Erschreckende Zustände in Stein
Anhand wochenlanger Recherchen zeichnete profil in der Ausgabe vom 1. Juni 1992 ein erschreckendes Bild von den Zuständen in Stein, "Österreichs größter Strafanstalt". Aus diesem Gefängnis würden am Ende "brutalisierte Menschen entlassen , die beim geringsten Anlass explodieren, um ihre Wut an Unschuldigen auszulassen", analysierte ein "Lebenslanger" die Situation.
"Schlimmer geht's nimmer", beklagte ein Funktionär das auch in der SPÖ-Hochburg Wien desaströse Wahlergebnis von Präsidentschaftskandidat Rudolf Streicher.

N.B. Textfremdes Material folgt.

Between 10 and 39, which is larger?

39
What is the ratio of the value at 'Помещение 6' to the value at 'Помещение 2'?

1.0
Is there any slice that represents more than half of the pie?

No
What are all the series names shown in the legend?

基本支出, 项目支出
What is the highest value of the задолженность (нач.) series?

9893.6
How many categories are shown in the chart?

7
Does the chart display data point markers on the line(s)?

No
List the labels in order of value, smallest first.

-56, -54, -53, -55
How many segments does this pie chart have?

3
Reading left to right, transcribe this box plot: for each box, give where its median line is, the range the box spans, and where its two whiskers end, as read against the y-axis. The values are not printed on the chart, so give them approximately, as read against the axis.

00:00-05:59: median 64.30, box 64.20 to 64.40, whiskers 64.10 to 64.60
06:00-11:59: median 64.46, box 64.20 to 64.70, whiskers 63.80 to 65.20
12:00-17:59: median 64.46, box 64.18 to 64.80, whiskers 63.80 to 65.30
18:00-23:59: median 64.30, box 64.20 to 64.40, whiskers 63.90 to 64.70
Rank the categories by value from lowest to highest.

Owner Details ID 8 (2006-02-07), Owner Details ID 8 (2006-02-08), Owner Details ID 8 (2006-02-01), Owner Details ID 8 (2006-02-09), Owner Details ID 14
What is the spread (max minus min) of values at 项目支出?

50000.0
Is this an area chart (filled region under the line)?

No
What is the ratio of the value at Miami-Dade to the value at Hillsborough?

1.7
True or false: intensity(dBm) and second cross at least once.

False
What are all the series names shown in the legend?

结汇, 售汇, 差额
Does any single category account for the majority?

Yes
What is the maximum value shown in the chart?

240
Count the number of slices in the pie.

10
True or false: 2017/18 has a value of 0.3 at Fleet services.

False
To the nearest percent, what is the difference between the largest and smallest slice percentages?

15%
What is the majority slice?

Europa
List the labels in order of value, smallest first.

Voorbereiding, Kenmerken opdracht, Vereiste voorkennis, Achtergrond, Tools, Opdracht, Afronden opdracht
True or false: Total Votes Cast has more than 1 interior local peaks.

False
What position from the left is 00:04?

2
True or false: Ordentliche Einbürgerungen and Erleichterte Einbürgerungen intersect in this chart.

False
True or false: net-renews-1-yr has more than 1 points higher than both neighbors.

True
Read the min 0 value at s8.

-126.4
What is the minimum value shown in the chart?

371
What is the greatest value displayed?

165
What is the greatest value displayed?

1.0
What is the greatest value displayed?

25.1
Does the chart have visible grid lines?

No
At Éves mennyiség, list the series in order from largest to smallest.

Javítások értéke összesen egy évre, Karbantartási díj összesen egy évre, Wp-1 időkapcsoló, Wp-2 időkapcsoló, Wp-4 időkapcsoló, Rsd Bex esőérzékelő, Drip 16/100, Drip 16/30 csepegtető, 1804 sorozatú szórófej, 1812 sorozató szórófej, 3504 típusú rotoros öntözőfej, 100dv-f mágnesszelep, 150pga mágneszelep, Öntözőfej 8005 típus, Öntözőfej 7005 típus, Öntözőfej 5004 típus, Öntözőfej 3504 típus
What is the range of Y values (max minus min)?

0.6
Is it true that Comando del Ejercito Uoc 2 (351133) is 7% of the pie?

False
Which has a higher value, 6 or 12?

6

Parteiintern wurde heftig über die Ursachen des Debakels diskutiert, Einigkeit herrschte nur darin, dass man, wie Altbürgermeister Leopold Gratz es ausdrückte, "gegen das Prinzip der indischen Witwenverbrennung" sei. Denn wenn einer durch eine Niederlage politisch "tot" sei, müssten nicht auch noch "ein paar andere mit ins Grab genommen werden".
Im Zuge der Beitrittsverhandlungen zur Europäischen Gemeinschaft würde Österreichs Neutralität zu Grabe getragen, fürchtete eine Mehrheit der Österreicher. Diese Neutralität stehe "für etwas anderes, als sie wirklich ist", schrieb Georg Hoffmann-Ostenhof im Leitartikel, sie sei zur Chiffre eines "historisch erstmalig reifenden österreichischen Nationalstolzes" geworden. Als Mentalität, so Ostenhof, sei Neutralität allerdings hierzulande "zuweilen nur schwer von Charakterlosigkeit zu unterscheiden".